While a Chicago federal judge had determined a Florida investment firm had trespassed the trademark of a more established Chicago company, a federal appeals court has said the Chicago firm can’t sue to protect its rights in Illinois, because the Sunshine State firm doesn’t do business in the Land of Lincoln.
On Jan. 31, the U.S. Seventh Circuit Court of Appeals overturned the decision of U.S. District Matthew Kennelly, who had granted a win to Chicago-based Ariel Investments LLC in their dispute with Florida firm, Ariel Capital Advisors LLC.
Seventh Circuit judges Frank Easterbrook, Joel Flaum and Amy Barrett heard arguments Jan. 17 in the case. Easterbrook wrote the opinion, with his colleagues concurring.
Both companies are investment management firms. Ariel Investment has been using the name since 1983, according to court documents, while Ariel Capital dates only to 2014. Kennelly determined Ariel Capital violated the federal Lanham Act and infringed on Ariel Investments’ trademark.

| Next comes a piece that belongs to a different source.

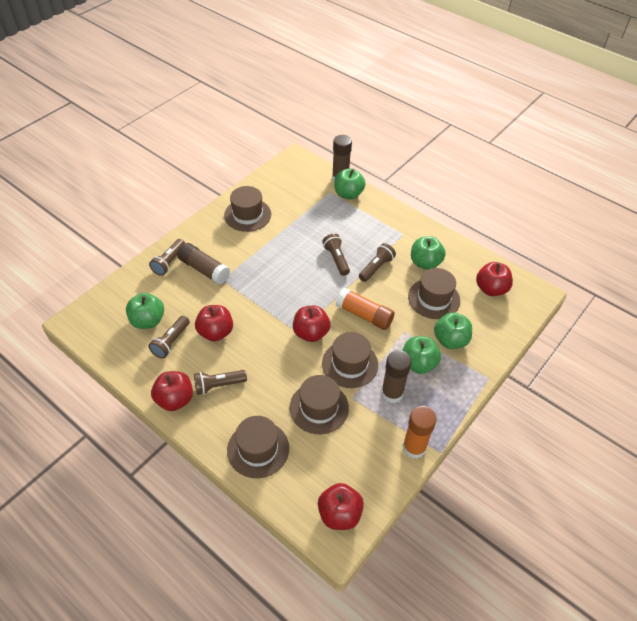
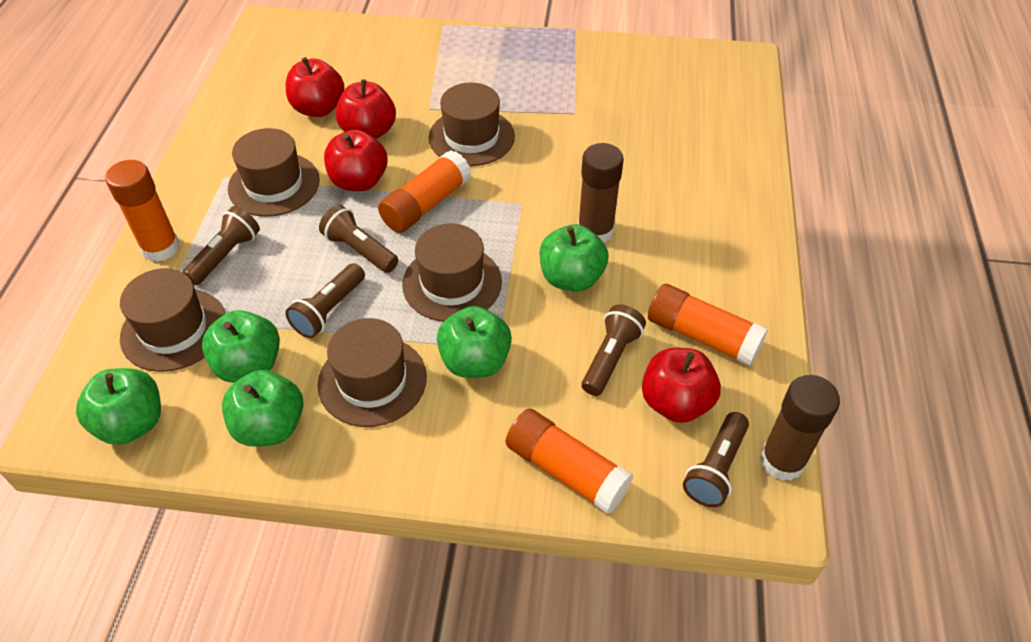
brown glue stick: [178,243,230,285] [332,135,352,181] [381,350,412,403] = 3 -> [578,143,624,243] [760,375,840,481] = 2
orange glue stick: [336,288,395,330] [402,406,437,459] = 2 -> [105,160,180,262] [378,150,471,233] [506,409,633,514] [648,284,768,366] = 4
red apple: [151,371,193,411] [195,305,233,342] [293,306,331,342] [318,483,364,530] [476,262,513,296] = 5 -> [286,57,345,117] [324,130,387,191] [335,79,396,139] [642,348,721,423] = 4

In its appeal, Ariel Capital didn’t dispute Kennelly’s findings or conclusions, but argued instead the Chicago federal court lacked the power to resolve the dispute. Illinois-based Ariel Investments does business nationwide, whereas “Ariel Capital, based in Florida, would like to have a national presence but so far does not,” Easterbrook wrote. “It does not have a client in Illinois, does not have any property or staff in Illinois, does not advertise in Illinois, and never has had an employee or agent even visit Illinois — until it had to defend this suit.”
Kennelly had determined Ariel Capital “knew or should have known that its choice of name would injure Ariel Investments in Illinois,” Easterbrook noted, as Kennelly had found the Florida firm “reached into the (trademark) holder’s home forum to take its property.” Yet according to the appeals panel, the Lanham Act — unlike antitrust and securities laws — requires a plaintiff to secure personal jurisdiction under state law.
“Knowing about a potential for harm in a particular state is not the same as acting in that state — and it takes the latter to permit personal jurisdiction under state law,” Easterbrook wrote.
He cited the 2014 U.S. Supreme Court opinion in Walden v. Fiore in which the court asserted a state’s right to base jurisdiction on a particular transaction only if the defendant has “a substantial connection with the forum state,” and a plaintiff is not allowed to create the connection.
The appellate panel said Kennelly determined Ariel Capital intentionally tried to harm Ariel Investments by giving its Florida-based firm a similar name. But Walden, they maintained, already determined such an allegation is inadequate because it lacks evidence of injurious conduct on the part of Ariel Capital.
Even if the panel were to accept Ariel Investments’ argument that Ariel Capital could be punished for aiming an action at Illinois, it still wouldn’t have been able to prove the company actually did, according to Easterbroook, because at the trial stage, “The founder of Ariel Capital testified, without contradiction, that he named the firm to honor his daughter, Ariel Marie Bray, rather than to injure Ariel Investments.”
If any trademark infringement occurred, the panel concluded, it happened in Florida, or some other state where both companies have clients. But as Ariel Capital lacks any clients in Illinois Kennelly was wrong in allowing the matter to be litigated in his district, and so the panel reversed the ruling.
“No matter how one might characterize the relation between Ariel Investments and Ariel Capital, it is easy to describe the relation between Illinois and Ariel Capital: none,” Easterbrook wrote. “That resolves this litigation.”
According to federal court records, Ariel Investments is represented in the action by in-house counsel and the firm of Michael Best & Friedrich LLP, of Chicago.
Ariel Capital is represented by the firm of Taft Stettinius & Hollister LLP, of Chicago, and Christopher P Bray Associates LLC, of Naples, Fla.